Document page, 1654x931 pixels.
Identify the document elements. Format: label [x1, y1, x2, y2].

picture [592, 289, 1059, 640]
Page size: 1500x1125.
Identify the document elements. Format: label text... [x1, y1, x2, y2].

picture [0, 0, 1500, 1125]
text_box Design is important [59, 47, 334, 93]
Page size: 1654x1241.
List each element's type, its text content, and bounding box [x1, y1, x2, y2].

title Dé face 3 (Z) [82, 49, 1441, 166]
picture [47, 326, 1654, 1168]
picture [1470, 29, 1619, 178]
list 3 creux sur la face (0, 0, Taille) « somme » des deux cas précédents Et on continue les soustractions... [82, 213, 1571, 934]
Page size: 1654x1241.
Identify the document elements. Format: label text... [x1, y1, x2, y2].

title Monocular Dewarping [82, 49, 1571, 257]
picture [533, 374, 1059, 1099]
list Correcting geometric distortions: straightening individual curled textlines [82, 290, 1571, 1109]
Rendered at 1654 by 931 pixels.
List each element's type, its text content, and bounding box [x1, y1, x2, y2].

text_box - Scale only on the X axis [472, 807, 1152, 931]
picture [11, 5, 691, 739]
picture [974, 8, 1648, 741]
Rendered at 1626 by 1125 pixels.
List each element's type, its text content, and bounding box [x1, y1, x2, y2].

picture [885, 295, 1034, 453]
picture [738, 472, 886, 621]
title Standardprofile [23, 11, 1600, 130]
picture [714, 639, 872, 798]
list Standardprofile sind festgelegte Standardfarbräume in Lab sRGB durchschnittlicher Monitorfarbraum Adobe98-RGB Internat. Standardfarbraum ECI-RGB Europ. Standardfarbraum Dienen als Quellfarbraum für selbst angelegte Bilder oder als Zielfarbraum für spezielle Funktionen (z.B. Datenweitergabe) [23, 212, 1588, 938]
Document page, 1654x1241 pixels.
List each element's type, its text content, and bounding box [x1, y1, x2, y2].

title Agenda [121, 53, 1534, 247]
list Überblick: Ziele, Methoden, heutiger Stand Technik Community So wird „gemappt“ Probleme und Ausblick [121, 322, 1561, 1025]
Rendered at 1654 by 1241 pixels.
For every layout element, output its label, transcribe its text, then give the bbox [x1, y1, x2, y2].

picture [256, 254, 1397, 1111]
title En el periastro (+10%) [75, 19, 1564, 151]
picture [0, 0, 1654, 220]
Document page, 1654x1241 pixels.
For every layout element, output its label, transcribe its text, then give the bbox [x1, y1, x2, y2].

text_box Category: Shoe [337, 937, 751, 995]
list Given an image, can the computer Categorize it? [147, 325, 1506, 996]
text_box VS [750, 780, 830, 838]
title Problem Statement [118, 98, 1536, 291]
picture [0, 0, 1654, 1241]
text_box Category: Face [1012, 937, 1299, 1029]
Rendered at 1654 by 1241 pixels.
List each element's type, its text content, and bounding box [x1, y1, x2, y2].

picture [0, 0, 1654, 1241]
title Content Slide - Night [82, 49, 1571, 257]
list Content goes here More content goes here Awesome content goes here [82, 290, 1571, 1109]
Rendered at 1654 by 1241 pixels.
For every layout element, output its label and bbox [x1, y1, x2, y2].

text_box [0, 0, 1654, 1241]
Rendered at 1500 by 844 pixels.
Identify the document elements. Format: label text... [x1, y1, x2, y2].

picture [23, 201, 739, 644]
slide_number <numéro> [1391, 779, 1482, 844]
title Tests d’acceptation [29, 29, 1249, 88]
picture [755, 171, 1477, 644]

*-*-*

Request: Please rewrite all the lines above, changing each "pixels" to "px" and leaving everything else as it is.

Final result:
Document page, 1654x931 px.
Identify the document elements. Format: label [x1, y1, x2, y2].

picture [592, 289, 1059, 640]
Page size: 1500x1125.
Identify the document elements. Format: label text... [x1, y1, x2, y2].

picture [0, 0, 1500, 1125]
text_box Design is important [59, 47, 334, 93]
Page size: 1654x1241.
List each element's type, its text content, and bounding box [x1, y1, x2, y2].

title Dé face 3 (Z) [82, 49, 1441, 166]
picture [47, 326, 1654, 1168]
picture [1470, 29, 1619, 178]
list 3 creux sur la face (0, 0, Taille) « somme » des deux cas précédents Et on continue les soustractions... [82, 213, 1571, 934]
Page size: 1654x1241.
Identify the document elements. Format: label text... [x1, y1, x2, y2].

title Monocular Dewarping [82, 49, 1571, 257]
picture [533, 374, 1059, 1099]
list Correcting geometric distortions: straightening individual curled textlines [82, 290, 1571, 1109]
Rendered at 1654 by 931 px.
List each element's type, its text content, and bounding box [x1, y1, x2, y2].

text_box - Scale only on the X axis [472, 807, 1152, 931]
picture [11, 5, 691, 739]
picture [974, 8, 1648, 741]
Rendered at 1626 by 1125 px.
List each element's type, its text content, and bounding box [x1, y1, x2, y2].

picture [885, 295, 1034, 453]
picture [738, 472, 886, 621]
title Standardprofile [23, 11, 1600, 130]
picture [714, 639, 872, 798]
list Standardprofile sind festgelegte Standardfarbräume in Lab sRGB durchschnittlicher Monitorfarbraum Adobe98-RGB Internat. Standardfarbraum ECI-RGB Europ. Standardfarbraum Dienen als Quellfarbraum für selbst angelegte Bilder oder als Zielfarbraum für spezielle Funktionen (z.B. Datenweitergabe) [23, 212, 1588, 938]
Document page, 1654x1241 px.
List each element's type, its text content, and bounding box [x1, y1, x2, y2].

title Agenda [121, 53, 1534, 247]
list Überblick: Ziele, Methoden, heutiger Stand Technik Community So wird „gemappt“ Probleme und Ausblick [121, 322, 1561, 1025]
Rendered at 1654 by 1241 px.
For every layout element, output its label, transcribe its text, then give the bbox [x1, y1, x2, y2].

picture [256, 254, 1397, 1111]
title En el periastro (+10%) [75, 19, 1564, 151]
picture [0, 0, 1654, 220]
Document page, 1654x1241 px.
For every layout element, output its label, transcribe its text, then give the bbox [x1, y1, x2, y2].

text_box Category: Shoe [337, 937, 751, 995]
list Given an image, can the computer Categorize it? [147, 325, 1506, 996]
text_box VS [750, 780, 830, 838]
title Problem Statement [118, 98, 1536, 291]
picture [0, 0, 1654, 1241]
text_box Category: Face [1012, 937, 1299, 1029]
Rendered at 1654 by 1241 px.
List each element's type, its text content, and bounding box [x1, y1, x2, y2].

picture [0, 0, 1654, 1241]
title Content Slide - Night [82, 49, 1571, 257]
list Content goes here More content goes here Awesome content goes here [82, 290, 1571, 1109]
Rendered at 1654 by 1241 px.
For every layout element, output its label and bbox [x1, y1, x2, y2].

text_box [0, 0, 1654, 1241]
Rendered at 1500 by 844 px.
Identify the document elements. Format: label text... [x1, y1, x2, y2].

picture [23, 201, 739, 644]
slide_number <numéro> [1391, 779, 1482, 844]
title Tests d’acceptation [29, 29, 1249, 88]
picture [755, 171, 1477, 644]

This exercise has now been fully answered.